Following the on-board detection of the fast X-ray transient EP241101a by EP-WXT, an autonomous follow-up observation was conducted by EP-FXT approximately 45 minutes later, with no counterpart detected (Liang at al., GCN 38039). We further analyzed the data during the FXT's slew to the target before the observation commenced, an uncatalogued X-ray source was found at R.A. = 37.7526 deg, DEC = 22.7175 deg (J2000) with an uncertainty of about 10 arcsecs (radius, 90% C.L. statistical and systematic). The slew observation began from 2024-11-01T23:54:21 (UTC), and observed the source from 2024-11-01T23:57:02 to 2024-11-01T23:58:02, which is from T0+253s to T0+313s (T0 = 2024-11-01T23:52:49). The spectrum of the source can be fitted by an absorbed power law with a photon index of 2.4(+/-0.4) (with a column density fixed at the Galactic one of 1.46 x 10^21 cm^-2), giving an average unabsorbed flux of 4.4(+0.7/-0.6) x 10^-11 erg/s/cm^2 in the 0.5-10 keV band. The FXT source is about 3 arcmin away from the optical candidate reported by Busmann et al. (GCN 38064), indicating that the optical source may not be associated with EP241101a.

We have conducted another FXT observation of EP241101a from T0+31.7ks to T0+43.7 ks with an exposure time of 6.5 ks. No significant source was detected within the WXT error circle, putting a flux upper limit of 1.5 x 10^(-14) erg/s/cm^2 in the 0.5-10 keV.

Given the rapid X-ray decay and the absence of an optical counterpart down to ~24.5 magnitude (Perez-Garcia et al., GCN 38047; Lipunov et al., GCN 38049; Adami et al., GCN 38060; Aryan et al., GCN 38061; Busmann et al., GCN 38064), we encourage further observations to determine the nature of the source.
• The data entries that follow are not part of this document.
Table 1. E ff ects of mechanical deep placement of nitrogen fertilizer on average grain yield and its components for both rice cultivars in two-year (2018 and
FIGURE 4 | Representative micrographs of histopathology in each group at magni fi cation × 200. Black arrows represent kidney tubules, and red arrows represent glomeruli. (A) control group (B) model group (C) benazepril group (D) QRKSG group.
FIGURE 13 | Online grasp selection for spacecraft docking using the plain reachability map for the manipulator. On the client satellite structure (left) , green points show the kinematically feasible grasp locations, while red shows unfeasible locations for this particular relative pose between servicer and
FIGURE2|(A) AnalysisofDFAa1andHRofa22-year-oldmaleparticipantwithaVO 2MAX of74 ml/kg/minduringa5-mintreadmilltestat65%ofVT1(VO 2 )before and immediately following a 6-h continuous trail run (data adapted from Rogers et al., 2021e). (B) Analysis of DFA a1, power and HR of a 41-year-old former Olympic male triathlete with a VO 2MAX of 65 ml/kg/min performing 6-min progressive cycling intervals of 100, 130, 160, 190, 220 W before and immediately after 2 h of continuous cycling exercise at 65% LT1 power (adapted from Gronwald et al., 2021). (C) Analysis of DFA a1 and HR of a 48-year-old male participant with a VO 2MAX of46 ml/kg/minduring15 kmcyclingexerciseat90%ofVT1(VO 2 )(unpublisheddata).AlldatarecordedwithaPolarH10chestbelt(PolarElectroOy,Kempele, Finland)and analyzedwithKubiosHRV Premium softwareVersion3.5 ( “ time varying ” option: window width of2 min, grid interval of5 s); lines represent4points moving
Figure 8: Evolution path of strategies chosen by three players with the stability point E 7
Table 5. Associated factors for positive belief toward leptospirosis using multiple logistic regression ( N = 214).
Launched on January 9, 2024, EP is a space X-ray observatory to monitor the soft X-ray sky with on-board X-ray follow-up capability (Yuan et al. 2022, Handbook of X-ray and Gamma-ray Astrophysics). EP is an international collaborative mission led by the Chinese Academy of Sciences (CAS) and participated by the European Space Agency (ESA), the Max-Planck Institute for Extraterrestrial Physics (MPE) in Germany and the Centre National d’Etudes Spatiales (CNES) in France.